Maine fishermen hauled record volumes of lobster in 2012 and again in 2013, when the average price again was under $3 per pound, but their experience with low dock prices those years has been on their minds and those of state regulators this spring.
The virtual standstill of the global economy — brought on by the COVID-19 pandemic that closed restaurants around the world and brought international shipping and travel to a near halt — has trumped concerns about whale lawsuits, possible new restrictions on the gear lobstermen can use and trade disputes.
The vast majority of Maine lobster is harvested in late summer and early fall, which so far has allowed the fishery to mostly escape the most immediate effects of the pandemic, but fishermen are concerned that if the global economy remains on life support, they again will face the prospects of spending more money on fuel and bait than they would make off their catch, as they did at times in 2012 and 2013.
State regulators did not intervene in those years to try to boost the price — and cautioned fishermen against pressuring each other not to fish, which could have violated antitrust laws — but Keliher said the state now has more options under Gov.

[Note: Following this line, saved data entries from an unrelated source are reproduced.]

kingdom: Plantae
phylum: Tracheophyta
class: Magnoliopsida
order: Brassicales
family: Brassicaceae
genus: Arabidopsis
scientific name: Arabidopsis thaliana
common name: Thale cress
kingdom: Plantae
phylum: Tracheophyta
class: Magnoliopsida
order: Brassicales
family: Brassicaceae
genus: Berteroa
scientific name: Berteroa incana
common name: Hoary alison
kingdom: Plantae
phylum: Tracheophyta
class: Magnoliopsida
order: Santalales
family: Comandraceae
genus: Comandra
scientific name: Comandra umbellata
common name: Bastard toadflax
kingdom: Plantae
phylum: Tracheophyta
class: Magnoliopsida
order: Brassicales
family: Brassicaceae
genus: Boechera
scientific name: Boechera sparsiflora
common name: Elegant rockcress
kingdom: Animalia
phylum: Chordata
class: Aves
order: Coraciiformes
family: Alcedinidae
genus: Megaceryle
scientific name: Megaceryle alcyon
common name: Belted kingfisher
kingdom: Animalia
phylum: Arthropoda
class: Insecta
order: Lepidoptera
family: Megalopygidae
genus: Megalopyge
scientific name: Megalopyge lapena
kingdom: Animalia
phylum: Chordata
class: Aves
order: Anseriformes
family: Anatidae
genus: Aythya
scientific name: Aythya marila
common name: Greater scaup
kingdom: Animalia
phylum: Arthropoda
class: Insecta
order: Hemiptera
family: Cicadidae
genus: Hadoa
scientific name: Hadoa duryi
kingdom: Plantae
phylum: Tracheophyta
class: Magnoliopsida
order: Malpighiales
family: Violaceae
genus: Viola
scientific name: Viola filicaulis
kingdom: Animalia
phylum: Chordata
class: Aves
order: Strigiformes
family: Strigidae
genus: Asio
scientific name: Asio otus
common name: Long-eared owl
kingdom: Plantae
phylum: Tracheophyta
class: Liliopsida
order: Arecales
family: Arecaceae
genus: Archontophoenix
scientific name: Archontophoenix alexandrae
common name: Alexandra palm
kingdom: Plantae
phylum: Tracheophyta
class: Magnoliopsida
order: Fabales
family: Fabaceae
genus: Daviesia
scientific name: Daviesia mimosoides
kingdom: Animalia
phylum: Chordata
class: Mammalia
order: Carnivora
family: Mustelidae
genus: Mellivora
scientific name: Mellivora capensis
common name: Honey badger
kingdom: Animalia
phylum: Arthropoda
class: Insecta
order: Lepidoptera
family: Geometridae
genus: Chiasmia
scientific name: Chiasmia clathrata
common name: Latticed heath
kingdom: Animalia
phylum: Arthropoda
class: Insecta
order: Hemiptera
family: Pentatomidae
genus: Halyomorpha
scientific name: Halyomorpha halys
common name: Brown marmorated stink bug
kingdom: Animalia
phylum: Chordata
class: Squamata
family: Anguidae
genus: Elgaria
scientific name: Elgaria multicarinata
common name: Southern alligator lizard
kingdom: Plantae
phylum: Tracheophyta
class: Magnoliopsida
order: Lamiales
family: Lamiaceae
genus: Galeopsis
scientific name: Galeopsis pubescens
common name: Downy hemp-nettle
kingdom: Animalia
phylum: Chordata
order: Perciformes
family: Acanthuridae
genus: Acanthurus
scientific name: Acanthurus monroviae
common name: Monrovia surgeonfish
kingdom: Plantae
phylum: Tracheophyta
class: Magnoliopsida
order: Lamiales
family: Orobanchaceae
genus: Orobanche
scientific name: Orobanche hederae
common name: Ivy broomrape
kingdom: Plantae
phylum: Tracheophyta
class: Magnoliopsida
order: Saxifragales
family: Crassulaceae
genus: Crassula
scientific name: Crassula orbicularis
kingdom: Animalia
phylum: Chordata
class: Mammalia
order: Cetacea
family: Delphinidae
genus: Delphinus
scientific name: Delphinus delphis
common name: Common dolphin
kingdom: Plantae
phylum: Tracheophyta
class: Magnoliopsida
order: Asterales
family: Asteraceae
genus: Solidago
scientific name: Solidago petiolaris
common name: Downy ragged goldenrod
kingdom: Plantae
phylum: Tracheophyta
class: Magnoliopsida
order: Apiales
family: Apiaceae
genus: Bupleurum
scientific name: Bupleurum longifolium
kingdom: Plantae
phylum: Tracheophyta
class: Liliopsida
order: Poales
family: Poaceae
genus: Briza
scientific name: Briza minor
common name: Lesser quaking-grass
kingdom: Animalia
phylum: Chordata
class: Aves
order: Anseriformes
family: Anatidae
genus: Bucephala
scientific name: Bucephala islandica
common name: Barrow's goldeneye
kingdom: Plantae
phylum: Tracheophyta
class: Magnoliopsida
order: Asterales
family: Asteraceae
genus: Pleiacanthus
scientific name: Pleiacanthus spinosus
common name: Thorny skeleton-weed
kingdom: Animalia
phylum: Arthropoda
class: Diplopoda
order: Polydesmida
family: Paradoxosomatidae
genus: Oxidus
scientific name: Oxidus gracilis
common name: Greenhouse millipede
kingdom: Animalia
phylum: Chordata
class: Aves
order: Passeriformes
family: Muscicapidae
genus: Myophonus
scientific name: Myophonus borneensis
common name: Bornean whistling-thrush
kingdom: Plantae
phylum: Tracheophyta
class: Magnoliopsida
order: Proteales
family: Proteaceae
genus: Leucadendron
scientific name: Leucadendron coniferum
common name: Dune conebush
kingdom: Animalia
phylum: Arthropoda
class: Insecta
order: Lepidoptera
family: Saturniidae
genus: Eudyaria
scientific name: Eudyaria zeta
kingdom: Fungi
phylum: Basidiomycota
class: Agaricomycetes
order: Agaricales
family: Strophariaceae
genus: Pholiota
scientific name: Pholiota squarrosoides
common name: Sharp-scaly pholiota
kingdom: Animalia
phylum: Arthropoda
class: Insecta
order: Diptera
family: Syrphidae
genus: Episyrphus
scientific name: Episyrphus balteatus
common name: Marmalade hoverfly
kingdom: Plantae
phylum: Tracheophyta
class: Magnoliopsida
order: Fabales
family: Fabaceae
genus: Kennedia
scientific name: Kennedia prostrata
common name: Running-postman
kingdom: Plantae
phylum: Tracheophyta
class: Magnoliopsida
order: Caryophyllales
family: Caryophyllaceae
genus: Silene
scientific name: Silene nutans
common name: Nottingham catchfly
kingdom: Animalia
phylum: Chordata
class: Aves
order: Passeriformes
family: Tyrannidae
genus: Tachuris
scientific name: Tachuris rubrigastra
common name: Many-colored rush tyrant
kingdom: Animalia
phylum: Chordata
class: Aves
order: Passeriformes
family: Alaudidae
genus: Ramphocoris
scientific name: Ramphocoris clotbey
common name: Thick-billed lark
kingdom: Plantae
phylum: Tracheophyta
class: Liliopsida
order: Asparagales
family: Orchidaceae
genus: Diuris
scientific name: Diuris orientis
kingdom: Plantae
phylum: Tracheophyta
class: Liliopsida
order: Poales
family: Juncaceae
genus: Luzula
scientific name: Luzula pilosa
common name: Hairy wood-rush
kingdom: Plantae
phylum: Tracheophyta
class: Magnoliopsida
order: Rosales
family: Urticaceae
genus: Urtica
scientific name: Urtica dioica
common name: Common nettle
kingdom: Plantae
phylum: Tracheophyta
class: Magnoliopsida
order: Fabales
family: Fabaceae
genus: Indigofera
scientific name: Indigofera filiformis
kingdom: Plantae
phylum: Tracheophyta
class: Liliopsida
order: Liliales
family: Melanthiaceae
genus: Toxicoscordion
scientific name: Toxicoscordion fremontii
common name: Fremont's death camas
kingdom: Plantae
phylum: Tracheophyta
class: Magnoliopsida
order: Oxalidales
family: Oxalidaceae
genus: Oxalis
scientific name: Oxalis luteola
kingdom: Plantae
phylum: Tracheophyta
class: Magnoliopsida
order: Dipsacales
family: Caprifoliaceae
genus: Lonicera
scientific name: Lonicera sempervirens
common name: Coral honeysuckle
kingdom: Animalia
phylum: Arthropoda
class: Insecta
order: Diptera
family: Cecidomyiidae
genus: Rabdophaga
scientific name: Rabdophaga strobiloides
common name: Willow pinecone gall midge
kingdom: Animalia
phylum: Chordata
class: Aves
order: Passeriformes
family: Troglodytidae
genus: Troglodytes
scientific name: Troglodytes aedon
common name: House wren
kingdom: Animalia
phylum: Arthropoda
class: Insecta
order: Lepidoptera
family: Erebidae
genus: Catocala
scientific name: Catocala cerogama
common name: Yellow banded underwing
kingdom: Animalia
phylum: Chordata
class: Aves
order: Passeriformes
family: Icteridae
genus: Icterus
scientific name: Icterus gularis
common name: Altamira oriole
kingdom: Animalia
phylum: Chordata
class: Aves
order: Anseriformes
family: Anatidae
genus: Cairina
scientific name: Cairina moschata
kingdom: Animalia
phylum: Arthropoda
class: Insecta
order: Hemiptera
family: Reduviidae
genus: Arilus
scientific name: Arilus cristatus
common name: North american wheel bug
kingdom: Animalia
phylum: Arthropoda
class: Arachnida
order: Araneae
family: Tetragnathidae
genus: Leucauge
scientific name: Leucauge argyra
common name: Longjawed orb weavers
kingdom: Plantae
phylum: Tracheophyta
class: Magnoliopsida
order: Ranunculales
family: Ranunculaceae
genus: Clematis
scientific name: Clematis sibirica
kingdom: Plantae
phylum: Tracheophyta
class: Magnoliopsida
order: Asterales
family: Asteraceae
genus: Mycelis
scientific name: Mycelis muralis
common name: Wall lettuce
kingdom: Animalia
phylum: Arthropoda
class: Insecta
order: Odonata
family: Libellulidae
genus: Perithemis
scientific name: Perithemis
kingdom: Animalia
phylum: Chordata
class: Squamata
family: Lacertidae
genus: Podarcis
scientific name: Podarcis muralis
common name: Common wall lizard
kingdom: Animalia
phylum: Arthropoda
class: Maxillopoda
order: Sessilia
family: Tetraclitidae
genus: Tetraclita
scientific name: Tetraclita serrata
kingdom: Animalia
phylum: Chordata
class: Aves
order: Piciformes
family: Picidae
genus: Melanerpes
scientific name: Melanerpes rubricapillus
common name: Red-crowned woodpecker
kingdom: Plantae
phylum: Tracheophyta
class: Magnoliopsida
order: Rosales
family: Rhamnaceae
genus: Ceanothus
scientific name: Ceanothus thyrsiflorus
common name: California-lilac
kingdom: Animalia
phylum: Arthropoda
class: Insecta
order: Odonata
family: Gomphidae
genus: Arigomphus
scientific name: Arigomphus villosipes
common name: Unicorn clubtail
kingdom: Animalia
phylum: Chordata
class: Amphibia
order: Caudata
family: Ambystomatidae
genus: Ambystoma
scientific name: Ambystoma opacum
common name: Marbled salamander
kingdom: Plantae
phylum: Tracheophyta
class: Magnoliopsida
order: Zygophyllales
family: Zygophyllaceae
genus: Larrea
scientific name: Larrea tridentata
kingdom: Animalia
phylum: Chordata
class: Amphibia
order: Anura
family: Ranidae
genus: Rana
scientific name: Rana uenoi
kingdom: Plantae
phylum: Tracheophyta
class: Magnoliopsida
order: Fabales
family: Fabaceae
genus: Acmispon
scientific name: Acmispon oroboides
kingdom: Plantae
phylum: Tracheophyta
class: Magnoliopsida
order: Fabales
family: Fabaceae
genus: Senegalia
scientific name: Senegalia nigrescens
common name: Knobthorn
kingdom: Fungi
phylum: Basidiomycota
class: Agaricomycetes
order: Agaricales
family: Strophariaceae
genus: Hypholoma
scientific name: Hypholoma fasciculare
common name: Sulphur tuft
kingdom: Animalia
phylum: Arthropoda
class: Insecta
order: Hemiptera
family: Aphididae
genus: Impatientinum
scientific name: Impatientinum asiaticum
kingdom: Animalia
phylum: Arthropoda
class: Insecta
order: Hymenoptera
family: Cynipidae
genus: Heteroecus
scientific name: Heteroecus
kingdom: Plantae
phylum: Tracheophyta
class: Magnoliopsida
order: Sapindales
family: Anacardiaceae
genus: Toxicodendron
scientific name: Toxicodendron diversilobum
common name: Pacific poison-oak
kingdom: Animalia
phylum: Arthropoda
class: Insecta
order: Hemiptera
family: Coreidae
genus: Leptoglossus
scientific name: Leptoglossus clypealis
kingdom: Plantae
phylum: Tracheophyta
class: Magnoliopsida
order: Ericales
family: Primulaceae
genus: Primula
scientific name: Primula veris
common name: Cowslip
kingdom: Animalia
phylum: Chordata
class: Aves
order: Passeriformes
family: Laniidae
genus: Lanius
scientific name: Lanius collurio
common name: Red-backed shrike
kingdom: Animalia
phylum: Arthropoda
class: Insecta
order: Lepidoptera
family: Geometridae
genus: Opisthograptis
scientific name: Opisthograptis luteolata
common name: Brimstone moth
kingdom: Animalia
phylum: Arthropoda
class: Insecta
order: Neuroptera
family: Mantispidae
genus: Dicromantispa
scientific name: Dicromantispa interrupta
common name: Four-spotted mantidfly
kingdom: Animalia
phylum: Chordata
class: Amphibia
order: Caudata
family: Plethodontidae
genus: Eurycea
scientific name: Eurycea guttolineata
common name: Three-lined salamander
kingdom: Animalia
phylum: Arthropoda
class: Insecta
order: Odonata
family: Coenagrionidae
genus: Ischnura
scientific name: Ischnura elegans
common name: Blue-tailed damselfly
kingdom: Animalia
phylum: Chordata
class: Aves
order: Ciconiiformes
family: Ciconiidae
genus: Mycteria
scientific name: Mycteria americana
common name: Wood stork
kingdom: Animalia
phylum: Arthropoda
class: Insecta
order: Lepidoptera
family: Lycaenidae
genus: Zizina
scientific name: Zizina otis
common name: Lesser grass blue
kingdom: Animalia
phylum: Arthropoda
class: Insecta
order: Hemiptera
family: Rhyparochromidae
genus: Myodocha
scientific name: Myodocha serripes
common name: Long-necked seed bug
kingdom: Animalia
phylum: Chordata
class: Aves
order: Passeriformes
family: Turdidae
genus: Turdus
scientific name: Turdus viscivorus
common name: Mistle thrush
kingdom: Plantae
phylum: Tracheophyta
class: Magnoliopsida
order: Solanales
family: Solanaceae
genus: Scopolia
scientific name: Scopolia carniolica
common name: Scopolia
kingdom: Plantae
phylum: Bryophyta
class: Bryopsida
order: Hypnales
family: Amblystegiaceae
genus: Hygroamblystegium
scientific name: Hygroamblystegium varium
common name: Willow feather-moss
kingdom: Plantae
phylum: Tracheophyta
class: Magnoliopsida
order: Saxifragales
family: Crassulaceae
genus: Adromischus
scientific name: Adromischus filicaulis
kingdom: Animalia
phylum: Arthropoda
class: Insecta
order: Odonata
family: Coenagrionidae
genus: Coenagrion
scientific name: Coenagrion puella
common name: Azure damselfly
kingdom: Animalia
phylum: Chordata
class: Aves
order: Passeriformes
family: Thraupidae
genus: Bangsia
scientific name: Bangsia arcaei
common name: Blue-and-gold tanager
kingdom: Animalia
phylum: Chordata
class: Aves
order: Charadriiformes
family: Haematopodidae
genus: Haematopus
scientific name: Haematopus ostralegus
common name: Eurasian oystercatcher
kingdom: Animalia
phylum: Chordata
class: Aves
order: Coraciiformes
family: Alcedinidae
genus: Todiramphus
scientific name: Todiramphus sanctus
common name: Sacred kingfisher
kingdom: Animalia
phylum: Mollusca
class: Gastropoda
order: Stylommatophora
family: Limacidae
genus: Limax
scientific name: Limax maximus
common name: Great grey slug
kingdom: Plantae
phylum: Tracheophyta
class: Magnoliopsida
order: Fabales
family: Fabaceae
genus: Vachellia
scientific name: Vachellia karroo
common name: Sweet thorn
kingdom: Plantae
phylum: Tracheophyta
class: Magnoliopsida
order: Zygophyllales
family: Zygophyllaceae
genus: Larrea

Janet Mills’ coronavirus-related emergency powers.
Keliher said the state legally could restrict harvesting to a few days a week, or could adopt temporary tighter catch restrictions so that the supply does not outpace demand — but he added that he is not inclined to take any such action this year, though he has not yet ruled it out.
“I think it is an especially slippery slope and would set a bad precedent,” Keliher told fishermen Monday about possible government intervention.
Bar Harbor lobsterman James Hanscom and others told Keliher they would prefer that the state stay out of any efforts to adjust the market, and to let the industry come up with strategies on its own.
“I really think we can handle it ourselves, between harvesters and dealers,” Hanscom said during that Monday conversation. “I just think it can be worked out.”
Now, Trump’s order means lobstermen have to decide whether they want to take advantage of potentially millions of dollars in federal subsidies.